After reporting to the manager, he was promptly escorted by a security guard to a suite on one of the hotel’s top tower floors. He had to show identification at the door, and after two powerfully built, tuxedo-clad Cubans frisked him thoroughly, he was allowed to proceed into the magnificent suite where the Free Cuba Fighters were gathering for an evening of amusement. One spectacular salon led to the next, and since the doors between them all were open, he was free to wander from room to room, although as he did so he realized that security guards were stationed throughout at regular intervals.

In the center of the largest room, Domostroy saw a white fiberglass enclosure, some twenty feet in diameter, its sides about three feet high, with a floor of spongy
rubber matting. Nearby stood a portable scale in a wooden case, and the room’s corners were filled with clusters of empty cardboard carrying cases. At the room’s far end stood a Paganini console, which, Domostroy realized, was brought there for him. He had played such an instrument only once before, the previous year, at the Music Fair Exhibition where its versatility and sound fidelity had surprised him.
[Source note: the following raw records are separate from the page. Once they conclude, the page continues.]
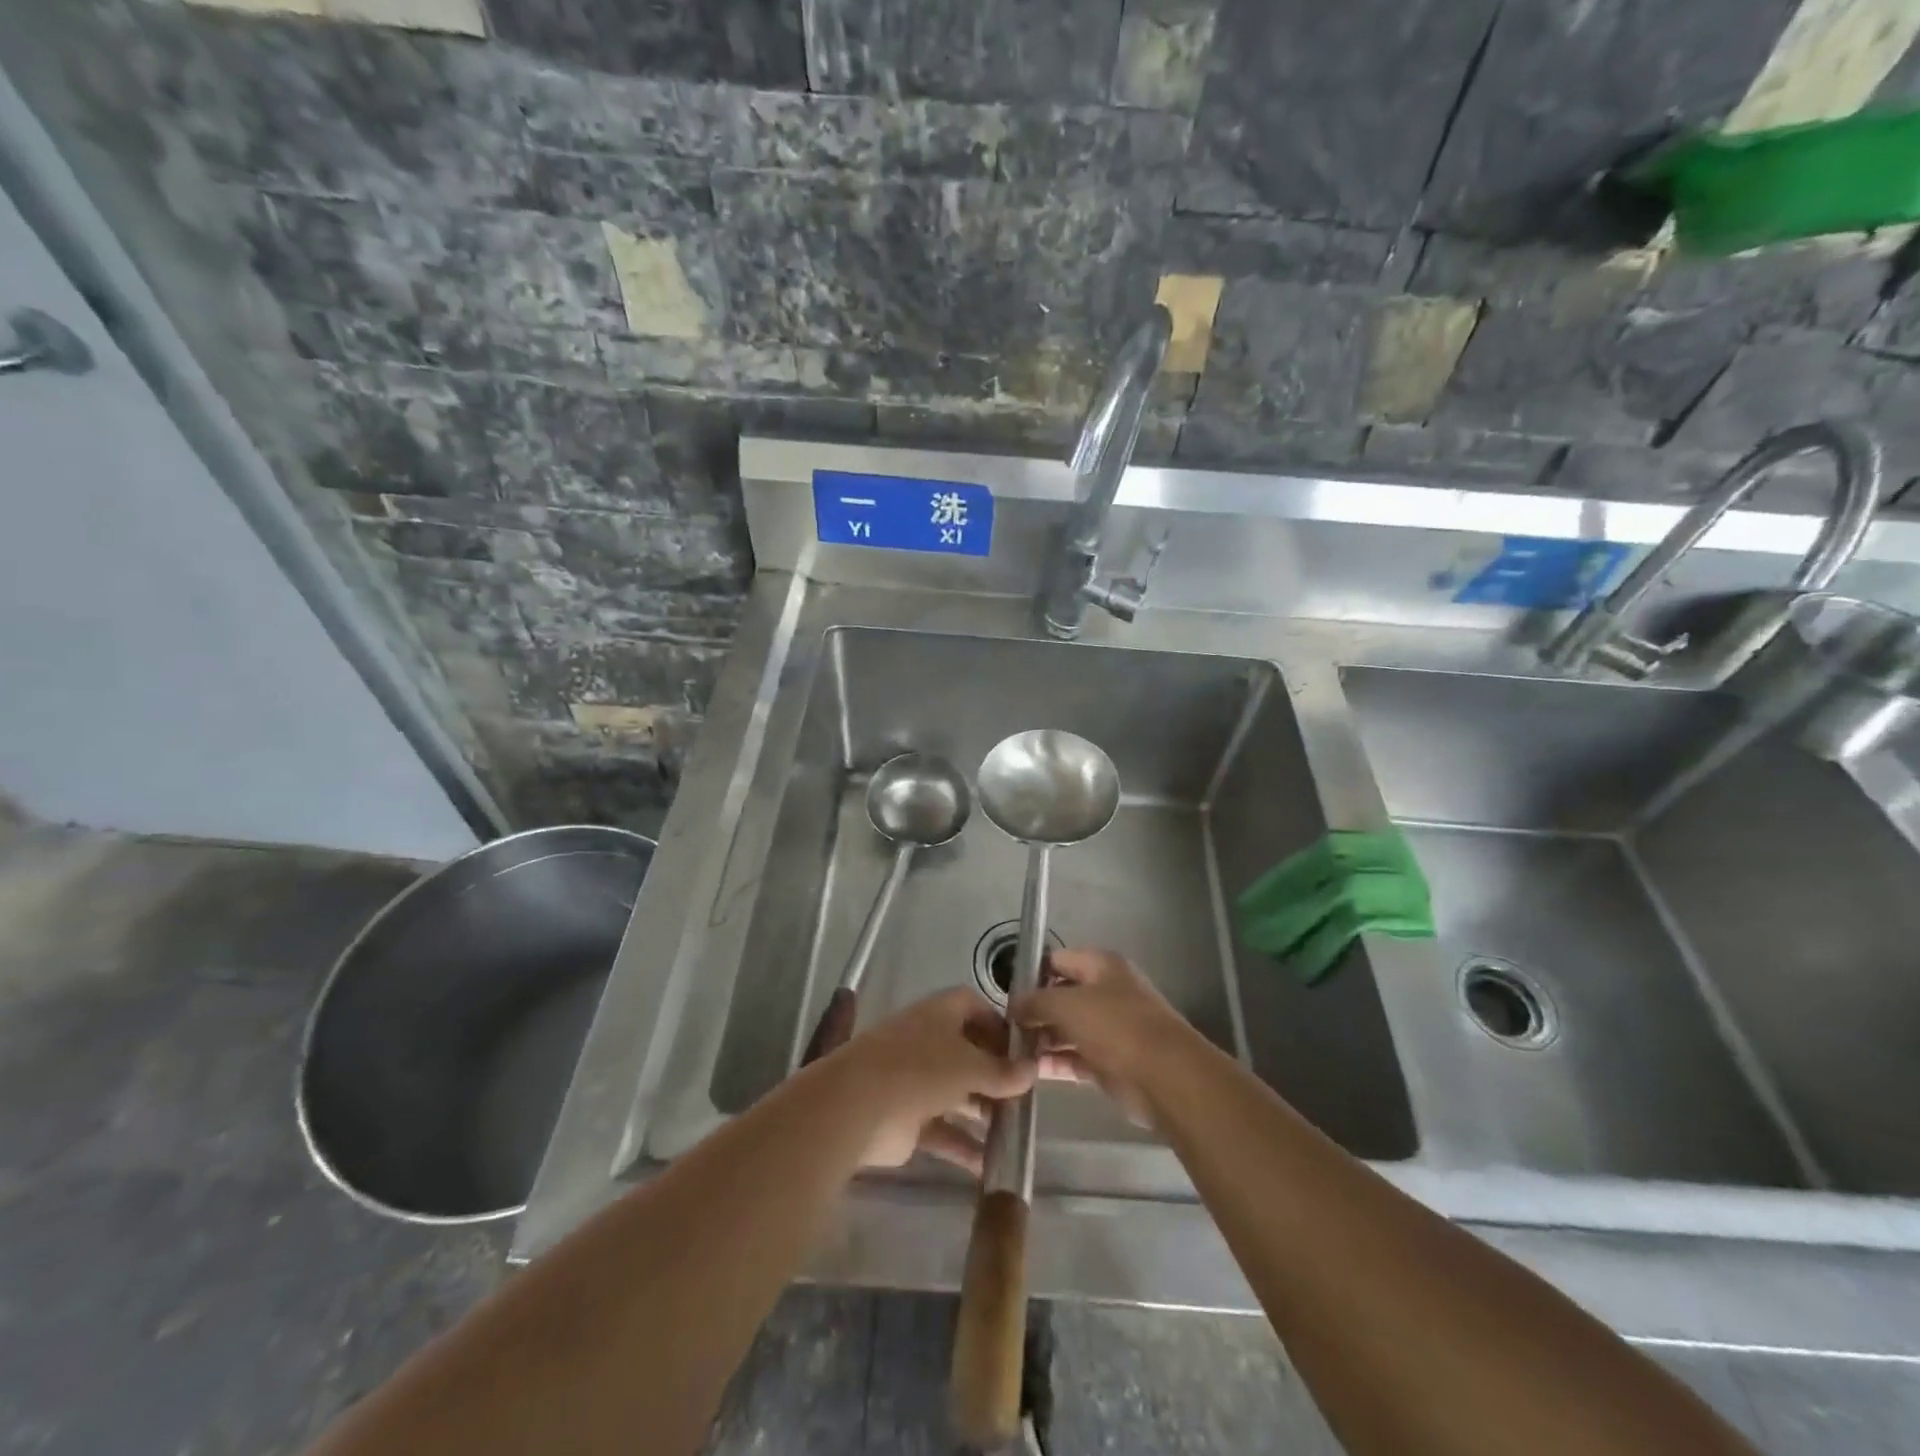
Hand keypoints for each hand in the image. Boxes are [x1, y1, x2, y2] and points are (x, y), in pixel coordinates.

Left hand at [822, 987, 1036, 1174]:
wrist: (857, 1106)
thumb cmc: (919, 1069)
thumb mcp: (970, 1065)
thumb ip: (1002, 1071)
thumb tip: (1032, 1070)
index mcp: (939, 1014)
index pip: (973, 1007)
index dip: (998, 1024)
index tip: (1023, 1049)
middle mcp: (927, 1042)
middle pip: (967, 1053)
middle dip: (995, 1074)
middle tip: (1025, 1097)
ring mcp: (915, 1081)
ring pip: (956, 1094)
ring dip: (983, 1112)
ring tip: (1015, 1132)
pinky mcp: (907, 1120)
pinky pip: (943, 1130)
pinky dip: (964, 1146)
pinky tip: (990, 1166)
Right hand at [1011, 948, 1188, 1126]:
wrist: (1165, 1077)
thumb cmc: (1116, 1027)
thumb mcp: (1067, 1004)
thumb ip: (1035, 1001)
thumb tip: (1014, 1005)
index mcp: (1101, 966)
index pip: (1057, 960)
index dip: (1031, 973)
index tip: (1005, 993)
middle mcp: (1107, 992)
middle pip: (1062, 996)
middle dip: (1035, 1010)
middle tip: (1004, 1028)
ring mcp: (1111, 1028)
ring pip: (1068, 1029)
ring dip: (1042, 1039)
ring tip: (1012, 1052)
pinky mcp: (1111, 1062)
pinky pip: (1076, 1057)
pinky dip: (1056, 1062)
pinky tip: (1031, 1070)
More and more Free Cuba Fighters continued to arrive, the men in tuxedos, the women in extravagant evening gowns. A number of the men carried extra-wide attaché cases made of wicker or polished wood and equipped with combination locks. Domostroy watched each of the men calmly open the case he had brought with him and transfer its contents into one of the larger carrying cases grouped in the corners of the room. The contents were all the same—fighting cocks, the evening’s only serious fighters, their feathers rainbows of red, orange, black, yellow, and beige with iridescent ruffs billowing around their necks, their legs and beaks tied to prevent them from hurting themselves.

Helpers tended the birds, carefully affixing spurs and identification bands to the legs of each rooster. A man beside Domostroy took it upon himself to explain that these spurs were of different sorts, depending on the kind of fight the bird was bred and trained for. Some spurs were made from dead roosters’ legs, honed to razor-sharpness and cured for strength, designed to slide in and out of the opponent’s body. Others were made of metal; of these, the “gaffs” looked like bayonets, while the “slashers” were single-edged and sickle-shaped.
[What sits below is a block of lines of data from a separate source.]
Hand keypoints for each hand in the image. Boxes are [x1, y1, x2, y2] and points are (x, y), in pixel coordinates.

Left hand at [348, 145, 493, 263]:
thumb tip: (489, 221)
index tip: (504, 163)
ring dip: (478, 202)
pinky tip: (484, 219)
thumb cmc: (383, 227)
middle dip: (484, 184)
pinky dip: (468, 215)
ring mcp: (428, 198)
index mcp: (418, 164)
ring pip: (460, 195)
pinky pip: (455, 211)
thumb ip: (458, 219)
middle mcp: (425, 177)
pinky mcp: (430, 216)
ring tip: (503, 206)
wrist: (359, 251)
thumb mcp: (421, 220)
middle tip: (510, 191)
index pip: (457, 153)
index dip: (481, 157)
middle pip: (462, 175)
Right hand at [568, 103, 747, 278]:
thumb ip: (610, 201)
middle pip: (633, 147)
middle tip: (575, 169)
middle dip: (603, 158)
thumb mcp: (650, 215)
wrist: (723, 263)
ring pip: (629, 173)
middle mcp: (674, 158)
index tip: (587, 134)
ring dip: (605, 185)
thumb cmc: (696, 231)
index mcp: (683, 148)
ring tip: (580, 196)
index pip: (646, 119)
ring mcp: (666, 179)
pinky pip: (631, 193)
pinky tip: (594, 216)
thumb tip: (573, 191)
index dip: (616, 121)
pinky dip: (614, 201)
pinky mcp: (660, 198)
At a table near the pit, the helpers neatly laid out assorted cockfighting paraphernalia; pads for cleansing and healing, waxed nylon strings, leg bands, leather gaff sheaths, moleskin tapes, additional rubber mats, sponges, plastic garbage bags for the dead cocks, as well as supplies of dextrose for injecting strength into wounded birds and antibiotics to guard them against infection.

Waiters in white jackets circulated with trays of drinks. Domostroy helped himself to a Cuba Libre, and as he
watched the activity in the room he recalled hearing once that with bettors shouting, pitmen screaming, and bystanders cheering on the birds, cockfighting was a noisy sport. His reason for being hired for the evening now became clear to him: with the help of the Paganini—which could sound like a whole band—he was supposed to drown out the sounds of the cockfight and declare to guests on the floors above and below that patriotic Cubans were dancing and cheering and singing to the music of a native combo.